1. Home
  2. 生き方
  3. 想像してたのと違うんですけど~母未満日記~
  4. やっと正気に戻ったので産後の夫婦関係につ...

想像してたのと違うんですけど~母未満日記~

2022.10.05 更新 ツイート

やっと正気に戻ったので産後の夫婦関係について書いてみる 夏生さえり

産後のいろいろな感情を書いてきたけれど、夫とのことを書くのは非常に難しい。気持ちを吐露したメモは大量に残っているものの、記事にしてまとめようと思うと、どうやったってうまくいかない。筆をとっては置く、筆をとっては置くの繰り返し。何がそんなに難しいかって、私が正気でいられる時に書かなければ、夫への文句だけで10万字は軽く超えてしまうこと……。書きたいのは夫への憎しみではないのに、どうにも文章が心の悪魔部分に乗っ取られてしまう。

 

もういっそこの話には触れまいか? とも考えたのだけど、そんなのって嘘だしな、と思う。だって、産後のなにがいちばん大変だったかって、子どものお世話や自分の疲れのことなんかよりも、夫とのことだったから……。

こんなの大誤算だよ。いちばんの協力者だと思っていた相手が、いちばんの困難になるなんて! イライラランプがこっちでピカピカ、あっちでピカピカ、顔をしかめたくなるほどにやかましく光って鳴って、エレクトリカルパレードというよりエマージェンシーランプの日々。夫が酷い人間だからではない。なんていうか、もう本当に、出産を機に「夫婦関係、新たなステージの開幕(ゴゴゴゴ……)」という感じだったように思う。

子はいま1歳4ヶ月。1歳近くになるまでは、苛立ちをコントロールできずに夫にぶつけてしまい、キツイ言葉で言いすぎた日もあった。トゲトゲチクチクと嫌味を言ってしまうこともあった。顔を見たくない朝もあった。でも、産後半年が経ったころ、夫の仕事に区切りがついたタイミングで夫が育休を取って、そこから彼の「父」としての成長は目覚しかった、ということは先にしっかり記しておきたいと思う。ちなみに私たちは、子がいない時から、家計も半々、家事も半々で担ってきた、共働き世帯。仕事が好きな私は、産後2ヶ月で仕事にゆるやかに復帰した。いまでは夫は夫婦の食事作りや、家事の大半を担い、私は息子の育児を主に担う日々。これが、私たちの今のバランス。
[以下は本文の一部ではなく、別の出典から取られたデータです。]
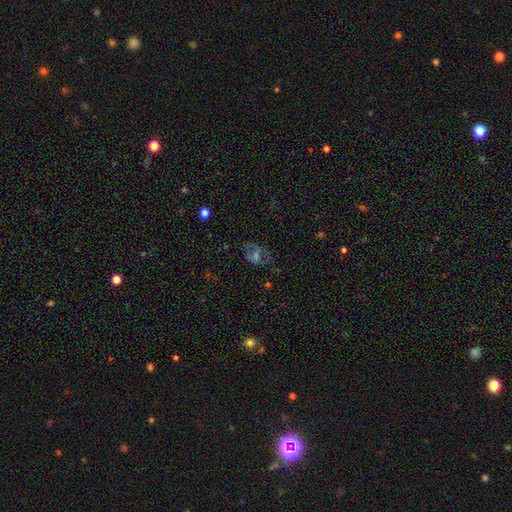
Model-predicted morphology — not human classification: type=featured or disk (45%); merging=none (58%).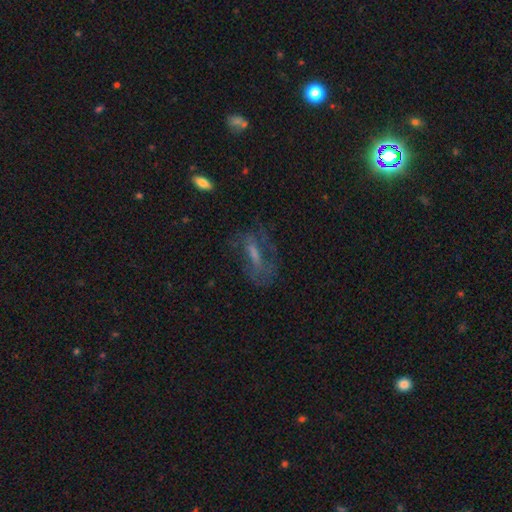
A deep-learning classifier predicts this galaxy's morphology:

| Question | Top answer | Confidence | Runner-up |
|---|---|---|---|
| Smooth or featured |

このバランスに至るまでの、イライラの日々は、なんだったんだろう。私が正気ではなかったあの時間は、なんだったんだろう。ホルモンのせい、と一言で片付けることもできるけれど、本当にそれだけなんだろうか――。

産後しばらくの私の心の中は、こんな風だった。

真夜中。

「あああああああん」。しんと静まった寝室をビリビリに破るような声で子が泣けば、飛び起きて抱き上げ、夫を起こさないように振り返る私。夫は、健やかな顔で眠っている。よかった。夫の身体にぶつからないように無理な姿勢でベッドに腰掛け、子に授乳をして、オムツを替えていると、その間にまた子が泣き出す。「しまった、夫が起きちゃう」。と、慌てて抱っこする……。そう、この瞬間までは、夫を起こしませんように、と思いながら努力をしているはずなのだ。それなのに、夫が目を開けて寝ぼけたまま「泣いてるね……」とだけ言って、また眠ってしまったその瞬間。頭がカッと熱くなる。
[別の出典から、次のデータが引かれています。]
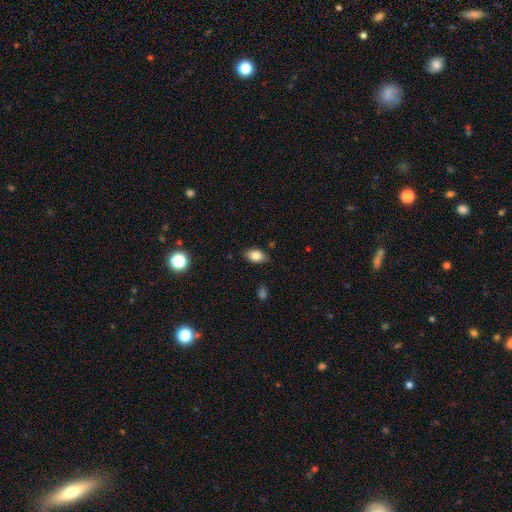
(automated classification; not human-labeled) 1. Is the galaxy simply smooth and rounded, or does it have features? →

なんで起きないんだろう。こんなに泣いてるのに、どうして起き上がらないんだろう。
「女は産後のホルモンの関係で敏感になっているけど、男はそうではないから」なんて論も聞くけれど、本当にそれだけだろうか? たしかに泣き声に気づく速度や敏感さには、ホルモンの影響も多少はある気はする。母親である私は近づくだけで自動で電気が点くのと同じような塩梅で、子の泣き声ひとつでパッと目がさめるけれど、夫は自分で電気をつけに行かなくてはならないような、そういう鈍さが確かにある。でもそれは「起きない」理由ではなくて「起きにくい」理由でしかないと思うのだ。そうじゃなければ、シングルファザーは赤ちゃんが泣いても朝まで起きないことになってしまう。結局のところ、無意識だとしても「誰かがやってくれる」と、役割分担に甘えているせいなんじゃないだろうか(夫はそうじゃない、と否定するけども)。
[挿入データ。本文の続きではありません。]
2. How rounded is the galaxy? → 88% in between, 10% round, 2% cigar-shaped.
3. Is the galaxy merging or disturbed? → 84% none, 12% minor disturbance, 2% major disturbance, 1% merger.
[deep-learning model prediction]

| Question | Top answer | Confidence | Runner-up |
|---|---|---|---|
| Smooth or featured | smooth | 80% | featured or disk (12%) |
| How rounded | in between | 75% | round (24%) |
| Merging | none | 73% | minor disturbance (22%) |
でもさ、「泣いてるね」って何よ? ええ、そうです、泣いてますよ? 私も死ぬほど眠いんですけど、世話してますよ? こっちは昨日も一昨日もその前も、夜中は2時間ずつの細切れ睡眠ですよ? 産後の母は無限の体力があるってか? 起き上がりもしないで、寝ぼけたまま一言言って、それでも私に任せていれば、子は死なないですもんね。ゆっくり眠れていいですね。

ゴゴゴゴゴ、ムカッ、ムカムカムカッ!

ついさっきまでは「起こさないであげたい」と思っていたのに、一瞬で「なぜ起きない?」に変わっている。そもそも常にHPが少ないから、ちょっとのことで、すぐに最後のHPを使い果たしてしまう。

ていうか。
最近なんでこんなに起きるんだろう、とか検索したことあるのかな。なんで朝になると呻くんだろうって考えたことあるのかな。来月はどんなことができるようになるかな、適切なおもちゃはあるかな、そろそろ秋服を買わないといけないな、オムツが小さくなってきたかもな、最近の睡眠スケジュールは適切かな、そろそろ「お食い初め」がくるな、写真とろうかな、どうしようかなって、なにかひとつでも考えてくれたらグッと楽になるのに。一つひとつはささやかなことだけど、この積み重ねで頭がいっぱいになると、しんどいよ。

ていうか、ていうか!
子どものことに関して「これ、どうしたらいい?」とか「これって、どうなの?」と聞いてくるけど、私だって知らんのだよ。母としての研修を受けたわけでもなく、子が産道を通るときにDNAに「取扱説明書」が書き込まれたわけでもなく、な~~んにもわからないただの女に過ぎないのに、とにかく調べ、調べ、調べ、調べ、調べ、調べ、調べ、調べ、気が狂うほどに調べまくって、そうしてちょっとだけ夫より詳しくなっている。なんのことはない、努力で仕上がっただけ。それもわかってくれているんだろうか。

ていうか、ていうか、ていうか!
今日の気温的に、パジャマの下は長袖の肌着がいいか、それとも半袖がいいか、暑いか、寒いか、どうしようか、みんな何着せてるんだろうかと検索したけど正解がわからなくて、「長袖と半袖、どっちがいいかな」って聞いたら、「半袖でいいんちゃう」って言うけど。それ、何を基準にして答えてるん? 夜の気温、調べた? 何を根拠に「いいんちゃう」って、あなたは言うの!!??

いやいや。
ちょっと待って?
こんなの、求めすぎよ。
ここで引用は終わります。